If Woods is to be beaten to the FedEx Cup’s $10 million top prize, then Singh could actually be the man most likely to do it, as he has such a strong record at the four playoff events where the number of points available will double.
For the time being, though, all eyes (well, those belonging to stalwart fans or people who just never tire of seeing pictures of Hawaii while it’s cold/raining/snowing outside) are on Maui, where Appleby will be trying to divert headline writers’ attention away from Tiger Woods, at least for a few days.
FedEx Cup Explained
Points are allocated at all 40 events on the PGA Tour calendar — 36 during the regular season and the four playoffs. Twenty-five thousand points will be available at most regular season events with everyone in the top 70 with ties earning points on a sliding scale; 4,500 to the winner, 650 for 10th place, down to 50 for 70th.

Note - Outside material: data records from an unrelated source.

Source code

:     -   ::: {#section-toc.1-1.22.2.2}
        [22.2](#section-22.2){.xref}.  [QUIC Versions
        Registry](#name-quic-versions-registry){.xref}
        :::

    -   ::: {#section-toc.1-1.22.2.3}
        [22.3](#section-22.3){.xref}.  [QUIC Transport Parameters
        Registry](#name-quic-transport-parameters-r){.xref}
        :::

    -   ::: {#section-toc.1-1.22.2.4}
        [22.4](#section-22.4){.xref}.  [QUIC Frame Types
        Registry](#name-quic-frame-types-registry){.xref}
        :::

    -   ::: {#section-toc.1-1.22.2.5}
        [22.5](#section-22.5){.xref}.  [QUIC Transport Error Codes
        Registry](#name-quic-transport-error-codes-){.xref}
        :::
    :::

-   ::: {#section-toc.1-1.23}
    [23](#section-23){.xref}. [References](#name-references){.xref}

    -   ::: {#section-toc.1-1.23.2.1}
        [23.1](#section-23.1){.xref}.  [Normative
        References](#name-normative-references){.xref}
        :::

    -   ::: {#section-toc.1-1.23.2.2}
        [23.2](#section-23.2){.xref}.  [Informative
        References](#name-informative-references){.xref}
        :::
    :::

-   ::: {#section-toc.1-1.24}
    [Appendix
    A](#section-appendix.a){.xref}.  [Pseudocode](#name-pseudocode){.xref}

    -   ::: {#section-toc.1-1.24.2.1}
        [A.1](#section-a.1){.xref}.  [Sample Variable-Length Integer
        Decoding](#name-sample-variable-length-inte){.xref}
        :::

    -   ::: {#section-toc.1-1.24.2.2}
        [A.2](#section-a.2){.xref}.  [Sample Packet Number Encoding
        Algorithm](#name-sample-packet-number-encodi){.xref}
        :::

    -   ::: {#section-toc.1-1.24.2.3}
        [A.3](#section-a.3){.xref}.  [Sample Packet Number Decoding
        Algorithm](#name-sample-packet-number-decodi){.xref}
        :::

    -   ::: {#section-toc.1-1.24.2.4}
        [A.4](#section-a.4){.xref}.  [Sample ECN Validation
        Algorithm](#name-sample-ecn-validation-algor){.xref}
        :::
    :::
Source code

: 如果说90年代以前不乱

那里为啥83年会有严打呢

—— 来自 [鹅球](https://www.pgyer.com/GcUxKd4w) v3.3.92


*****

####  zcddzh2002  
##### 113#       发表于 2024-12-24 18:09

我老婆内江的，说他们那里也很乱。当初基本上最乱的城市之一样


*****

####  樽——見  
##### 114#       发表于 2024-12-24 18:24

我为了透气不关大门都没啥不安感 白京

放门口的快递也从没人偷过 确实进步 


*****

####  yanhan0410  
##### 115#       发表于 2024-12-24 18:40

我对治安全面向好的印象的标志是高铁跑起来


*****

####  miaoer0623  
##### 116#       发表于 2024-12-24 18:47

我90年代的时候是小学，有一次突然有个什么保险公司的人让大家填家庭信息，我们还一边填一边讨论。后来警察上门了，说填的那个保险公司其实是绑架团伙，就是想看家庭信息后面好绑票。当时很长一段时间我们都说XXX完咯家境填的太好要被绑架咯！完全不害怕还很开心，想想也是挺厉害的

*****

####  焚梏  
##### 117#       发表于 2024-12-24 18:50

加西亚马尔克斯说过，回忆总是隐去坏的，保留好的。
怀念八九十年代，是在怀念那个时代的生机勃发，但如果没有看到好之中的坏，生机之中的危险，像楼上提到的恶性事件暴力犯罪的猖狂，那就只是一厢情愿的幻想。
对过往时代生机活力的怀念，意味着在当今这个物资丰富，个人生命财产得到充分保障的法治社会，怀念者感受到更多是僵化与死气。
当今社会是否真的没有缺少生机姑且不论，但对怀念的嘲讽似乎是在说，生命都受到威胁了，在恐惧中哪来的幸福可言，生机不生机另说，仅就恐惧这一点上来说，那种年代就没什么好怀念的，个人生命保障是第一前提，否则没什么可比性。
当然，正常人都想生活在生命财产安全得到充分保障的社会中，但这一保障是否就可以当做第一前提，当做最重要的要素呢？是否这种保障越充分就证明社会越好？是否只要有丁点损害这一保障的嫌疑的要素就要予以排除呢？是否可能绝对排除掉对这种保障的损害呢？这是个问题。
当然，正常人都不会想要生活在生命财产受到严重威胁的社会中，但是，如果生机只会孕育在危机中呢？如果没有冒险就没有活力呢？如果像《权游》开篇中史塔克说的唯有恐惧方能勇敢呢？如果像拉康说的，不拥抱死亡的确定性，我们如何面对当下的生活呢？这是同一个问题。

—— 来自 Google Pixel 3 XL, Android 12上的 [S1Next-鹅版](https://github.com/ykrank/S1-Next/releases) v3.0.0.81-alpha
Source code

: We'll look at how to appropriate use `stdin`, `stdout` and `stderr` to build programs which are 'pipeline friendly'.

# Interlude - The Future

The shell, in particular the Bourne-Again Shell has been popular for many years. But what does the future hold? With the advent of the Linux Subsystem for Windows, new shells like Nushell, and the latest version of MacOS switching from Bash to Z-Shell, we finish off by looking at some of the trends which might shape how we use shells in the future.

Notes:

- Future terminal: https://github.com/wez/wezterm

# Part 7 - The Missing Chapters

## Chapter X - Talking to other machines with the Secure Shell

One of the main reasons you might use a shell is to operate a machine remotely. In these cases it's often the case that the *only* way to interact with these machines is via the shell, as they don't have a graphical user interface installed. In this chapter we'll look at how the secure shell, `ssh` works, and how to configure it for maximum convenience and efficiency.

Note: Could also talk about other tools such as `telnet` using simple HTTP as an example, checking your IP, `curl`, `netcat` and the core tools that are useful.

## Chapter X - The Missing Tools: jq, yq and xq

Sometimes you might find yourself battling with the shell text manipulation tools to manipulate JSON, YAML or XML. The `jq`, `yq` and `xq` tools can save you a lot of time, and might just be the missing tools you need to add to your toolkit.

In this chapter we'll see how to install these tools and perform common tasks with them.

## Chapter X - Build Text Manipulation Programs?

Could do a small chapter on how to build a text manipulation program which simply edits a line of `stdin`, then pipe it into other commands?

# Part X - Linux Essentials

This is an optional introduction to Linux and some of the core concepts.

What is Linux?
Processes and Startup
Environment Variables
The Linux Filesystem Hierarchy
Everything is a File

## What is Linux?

At the majors and the Players Championship, 27,500 points will be awarded with 4,950 going to the winner. World Golf Championship events offer 26,250 points, with the winner banking 4,725. Opposite-field events (the Mayakoba Golf Classic opposite the WGC World Matchplay in February, The US Bank Championship opposite the British Open in July, and the Reno-Tahoe Open opposite the WGC Bridgestone Invitational in August) will offer 12,500 points, 2,250 going to the winner.
After the Wyndham Championship in Greensboro, N.C., August 13–16, the top 144 players on the points list make it through to the playoffs: the Barclays Classic at Westchester GC in New York, the Deutsche Bank Championship at the TPC of Boston, the BMW Championship (formerly the Cialis Western Open) at Cog Hill near Chicago, and the Tour Championship at East Lake in Atlanta.
Points will be reset before the playoffs — the player leading the standings will be allocated 100,000, the runner-up 99,000, and the man in 144th position gets 84,700. The small gaps between reset points should prevent a situation in which the regular season’s top points earner finds himself so far ahead of the pack that he needn’t play all the play-off tournaments. Indeed, it is highly likely he, and everyone else with designs on the trophy and that $10 million payout, will need to play in all four. Tournament fields will decrease in size from 144 players at the Barclays to 120 at the Deutsche Bank to 70 at the BMW Championship to 30 at the Tour Championship.
Fifty thousand points will be available at each playoff tournament with 9,000 going to the winner of the first three weeks and 10,300 at the Tour Championship. The player with the most points after the Tour Championship wins the first FedEx Cup and banks the largest bonus in the history of the sport.